Recent events such as the LBC expose have led many observers outside the taxi business to concur with us that TfLTPH is no longer an agency fit for purpose and that administration of the taxi industry should be removed from it's jurisdiction as soon as possible.
If you are in any doubt as to the veracity of that statement I urge you to visit Pancras Road between King's Cross and St Pancras Stations any time when a Eurostar train is due and witness for yourself the rugby scrum of PHV's double and at times triple banked jockeying for advantage in the wait for a ping on the iPhone, causing traffic mayhem in the process, whilst a line of idle taxis yellow 'for hire' signs ablaze snake away on the Kings Cross taxi rank as far as the eye can see.
These disgraceful scenes are your handiwork and you now have the opportunity of taking a first step in turning the tide, already one of Tsunami proportions, to ensure a continuity of supply of the best taxi service in the world to residents of and visitors to the greatest city in the world.
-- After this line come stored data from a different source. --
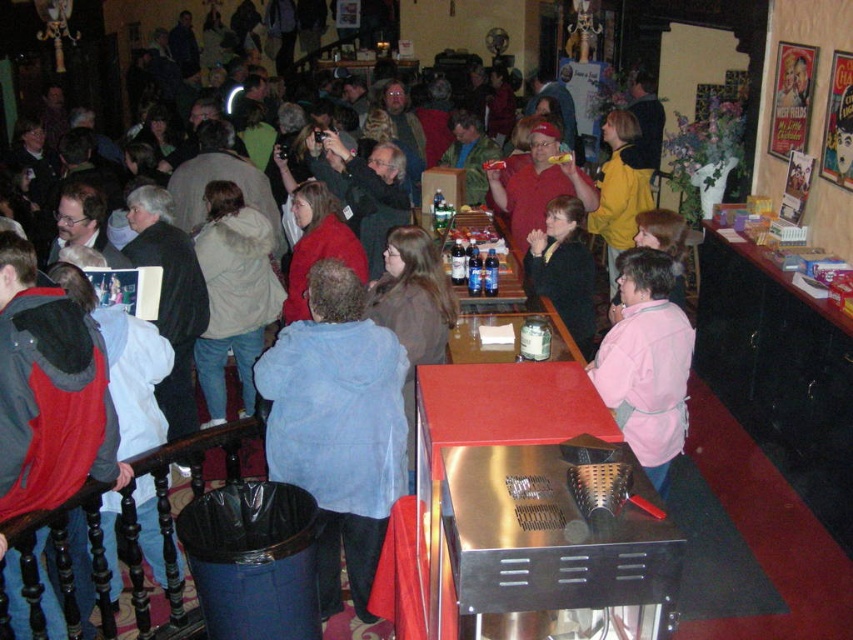
You are standing at the entrance of the bar and want to move towards the two points marked in the scene. Which point, point (648, 458) or point (569, 232), will you reach first?

You will reach point (648, 458) first because it is closer to you than point (569, 232).

You are standing at the entrance of the bar and notice a red jacket at left. Where exactly is the red jacket positioned in relation to the entrance?

The red jacket at left is located at point 0.613 on the horizontal axis and 0.059 on the vertical axis relative to the entrance.

You are a guest at this event and want to hang your coat on the coat rack near the entrance. You have a coat that is 30 cm wide. The red jacket at left and beige fuzzy coat at center are already hanging there. Which coat can you place next to without overlapping?

The red jacket at left has a lesser width compared to beige fuzzy coat at center. Since your coat is 30 cm wide, you can place it next to the red jacket at left as it has less width and there might be sufficient space.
As I write we learn that a 1 year old child has died, mown down by one of your Google gawping gimps in Sw7 >on Monday night<
All 18 members of the board bear an individual and collective responsibilty for that tragedy and I urge you on behalf of all Londoners including my fellow taxi drivers to take that first bold step and say 'No' enough is enough
Will Grozier
Licensed London Taxi Driver of 39 years service - but maybe not 40!